Written tasks:
(1) Translate this sentence from the forum thread about hard-wired decoys into Spanish: "We epoxied a toggle switch into a piece of PVC so it is waterproof."
(2) Reproduce the forum thread about hard-wired decoys from "thats what we" up to and including "to spin slower.".

Source:
====

# Hard Wired Robo Ducks



## shooteminthelips (Jun 13, 2007)

Has anyone ever made lets say 50 ft cables to run to your mojos in the field or the water? I was thinking about doing this and rigging up a box that has 6 switches for multiple decoys that you can run next to the blind. I am really sick of the mactory remotes that come with the decoys and I think a hard wire would be a lot easier to use the remotes. Seems like they are always getting lost or malfunctioning when hunting and honkers or snows start coming in. Or the big one is the guy who has the remote is always the one, that takes off for cripples and has them in their pocket so no one can shut them off? And even worse then that is trying to find the damn thing around your neck or in your pocket quick when they are on you fast. Anyone tired this or thought about it? I think it would solve a lot of problems.


----------



## Pato (Oct 7, 2003)

I am not at all sure about multiples on a block, but I did get a single one set on hard wire. We use alligator clips to the contacts that we pull off the switch. We epoxied a toggle switch into a piece of PVC so it is waterproof. We tie an overhand knot in the cord and let it settle to the bottom of the pole. It works well for us. It really beats having to keep the Robo right by a blind.


----------



## drakespanker12 (Aug 28, 2006)

have fun with the cable laying around your spread, you'll trippin over it or hunting partners will be....not fun but does work good if u remember where to step.....its just like having a jerk cord in the water and using dogs to retrieve your birds if ya catch my drift


----------



## prairie hunter (Mar 13, 2002)

I would go ask on a MN forum. MN bans the use of remotes and people have created hard wire systems for their spinners.

Wire getting in the way? Should not be any different then running some speaker wires in the spring.


----------



## mulefarm (Dec 7, 2009)

We've done it for 5-6 years. Works great


----------



## shootnmiss09 (Sep 15, 2006)

thats what we do too, and it works good! Just run the wire and toggle to the inside of our layouts, and no more getting out to shot off mojos!


----------



## the professor (Oct 13, 2006)

I run a cable and toggle switch on mine...make sure you size your conductors to allow for the voltage drop you will get, unless you like your mojo wings to spin slower.


----------



## popo (Jul 20, 2003)

Work's good. We have all ours on 50 foot wire with a toggle switch.


----------



## 46panhead (Feb 10, 2011)

watch the cable length. i had to add a relay to my robos because the 75' cables caused too much voltage drop. work great now.


----------

====

Source excerpt:

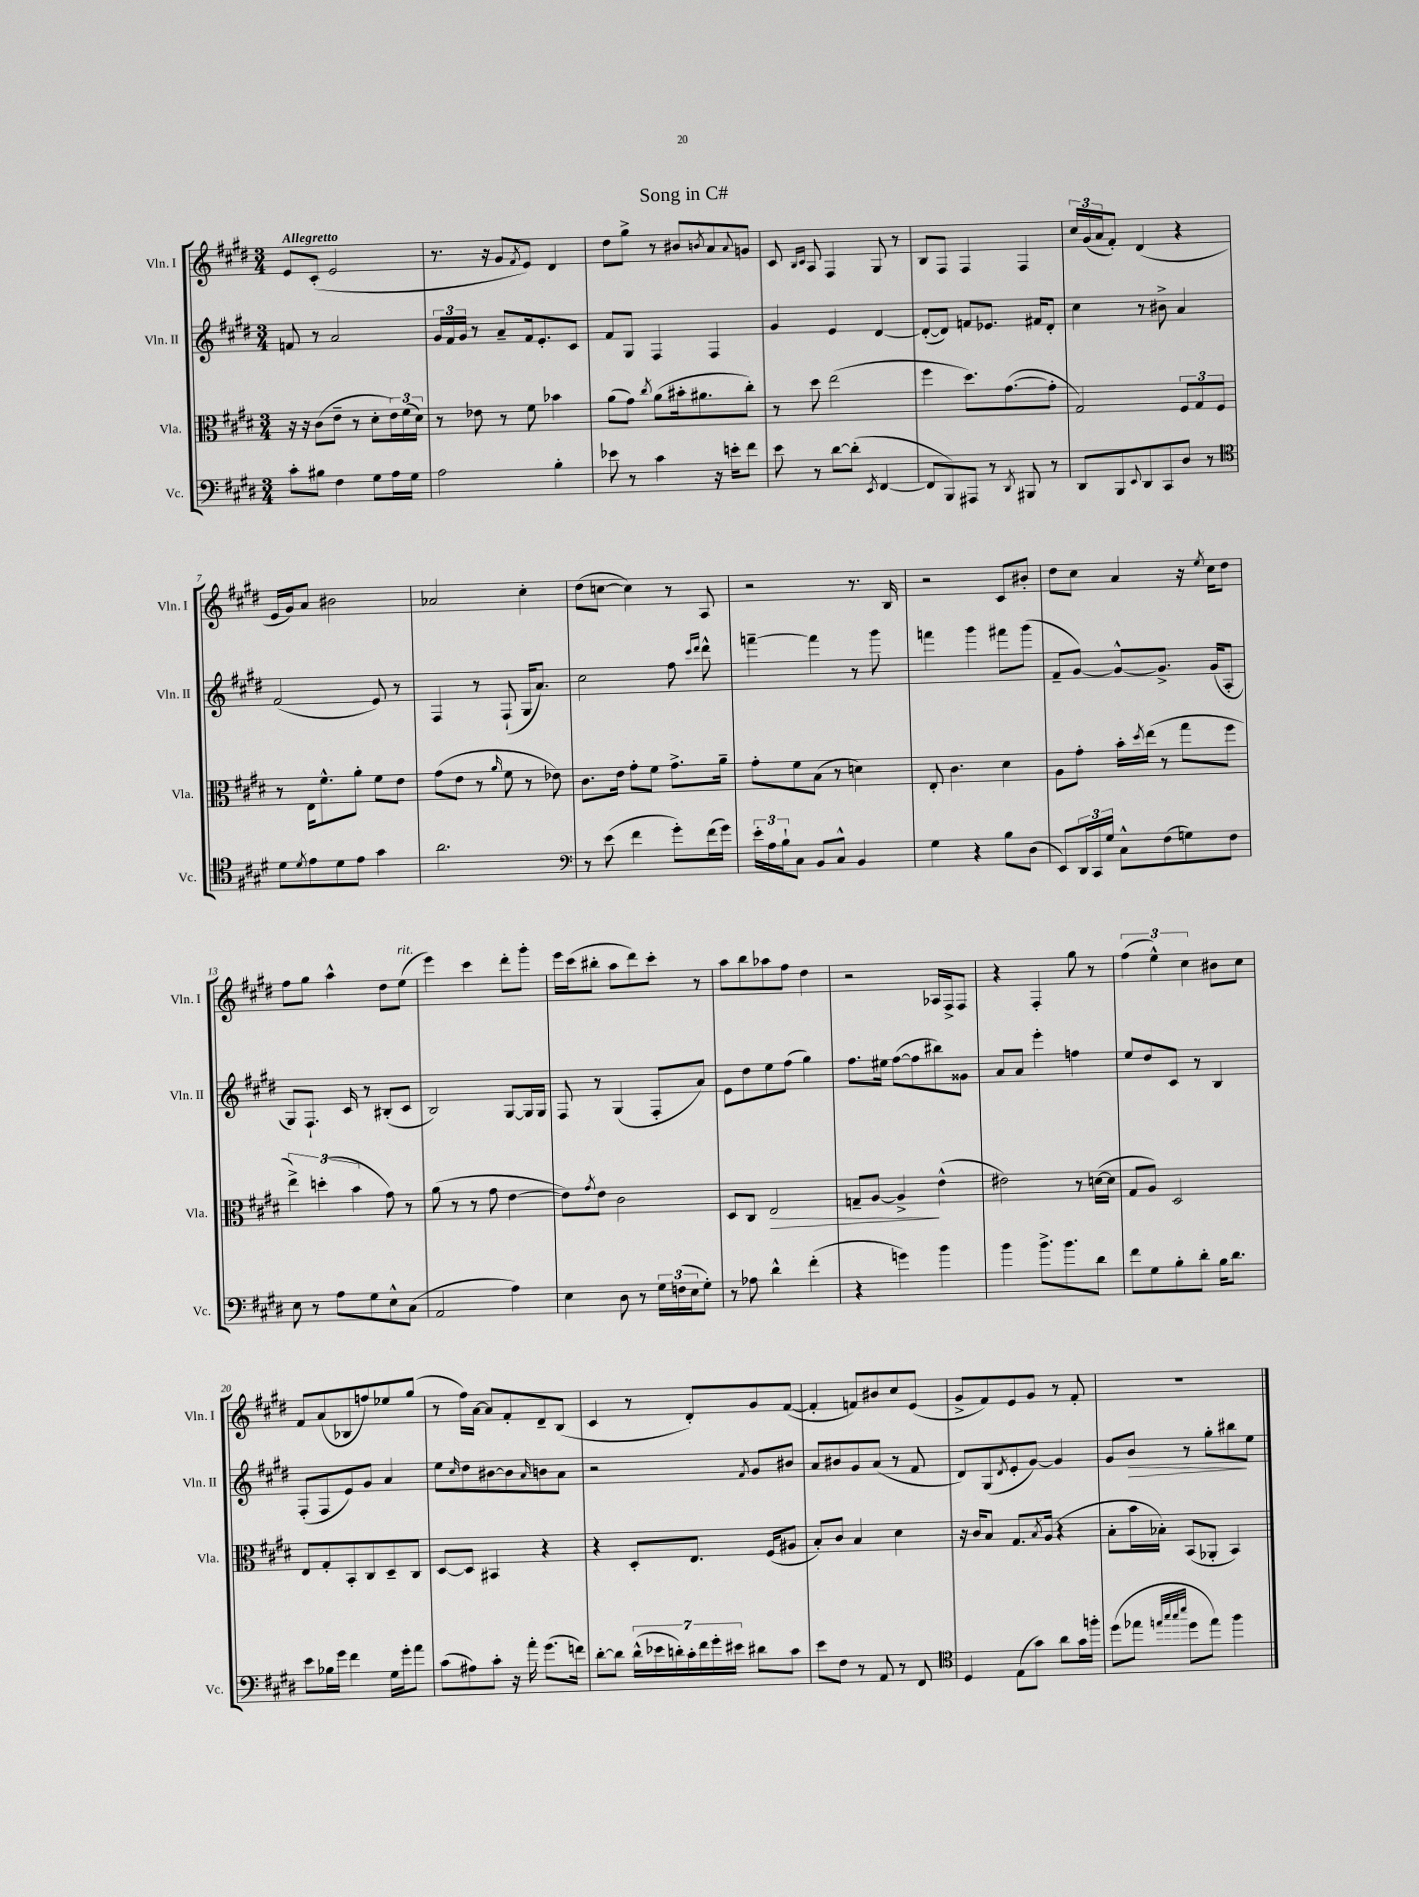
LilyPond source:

====

Set of answers:
(1) Fijamos con epoxi un interruptor de palanca dentro de un trozo de PVC para que sea impermeable.

(2)
thats what we do too, and it works good! Just run the wire and toggle to the inside of our layouts, and no more getting out to shot off mojos!


----------



## the professor (Oct 13, 2006)

I run a cable and toggle switch on mine...make sure you size your conductors to allow for the voltage drop you will get, unless you like your mojo wings to spin slower.